Enunciado de la tarea -
Reescribe las líneas siguientes y cambia "Leonardo" por "Kate". Deja todo lo demás igual.

---+---

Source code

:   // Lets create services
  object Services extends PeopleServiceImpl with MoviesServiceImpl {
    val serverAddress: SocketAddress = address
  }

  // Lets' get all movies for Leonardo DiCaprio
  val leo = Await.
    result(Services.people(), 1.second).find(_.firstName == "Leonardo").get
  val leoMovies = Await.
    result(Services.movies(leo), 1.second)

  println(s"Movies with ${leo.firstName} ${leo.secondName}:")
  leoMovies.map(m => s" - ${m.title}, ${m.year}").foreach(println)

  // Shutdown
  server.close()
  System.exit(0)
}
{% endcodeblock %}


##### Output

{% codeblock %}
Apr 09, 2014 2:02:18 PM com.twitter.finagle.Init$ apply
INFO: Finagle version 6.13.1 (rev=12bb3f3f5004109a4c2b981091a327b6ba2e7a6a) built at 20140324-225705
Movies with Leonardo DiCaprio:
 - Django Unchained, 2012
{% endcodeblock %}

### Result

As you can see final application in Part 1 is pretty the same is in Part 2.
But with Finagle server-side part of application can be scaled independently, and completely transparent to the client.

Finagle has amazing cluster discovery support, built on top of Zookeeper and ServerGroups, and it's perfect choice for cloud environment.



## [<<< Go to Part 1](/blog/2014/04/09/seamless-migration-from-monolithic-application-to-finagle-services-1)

---+---

Respuesta -
Source code

:   // Lets create services
  object Services extends PeopleServiceImpl with MoviesServiceImpl {
    val serverAddress: SocketAddress = address
  }

  // Lets' get all movies for Kate DiCaprio
  val leo = Await.
    result(Services.people(), 1.second).find(_.firstName == "Kate").get
  val leoMovies = Await.
    result(Services.movies(leo), 1.second)

  println(s"Movies with ${leo.firstName} ${leo.secondName}:")
  leoMovies.map(m => s" - ${m.title}, ${m.year}").foreach(println)

  // Shutdown
  server.close()
  System.exit(0)
}
{% endcodeblock %}


##### Output

{% codeblock %}
Apr 09, 2014 2:02:18 PM com.twitter.finagle.Init$ apply
INFO: Finagle version 6.13.1 (rev=12bb3f3f5004109a4c2b981091a327b6ba2e7a6a) built at 20140324-225705
Movies with Kate DiCaprio:
 - Django Unchained, 2012
{% endcodeblock %}

### Result

As you can see final application in Part 1 is pretty the same is in Part 2.
But with Finagle server-side part of application can be scaled independently, and completely transparent to the client.

Finagle has amazing cluster discovery support, built on top of Zookeeper and ServerGroups, and it's perfect choice for cloud environment.



## [<<< Go to Part 1](/blog/2014/04/09/seamless-migration-from-monolithic-application-to-finagle-services-1)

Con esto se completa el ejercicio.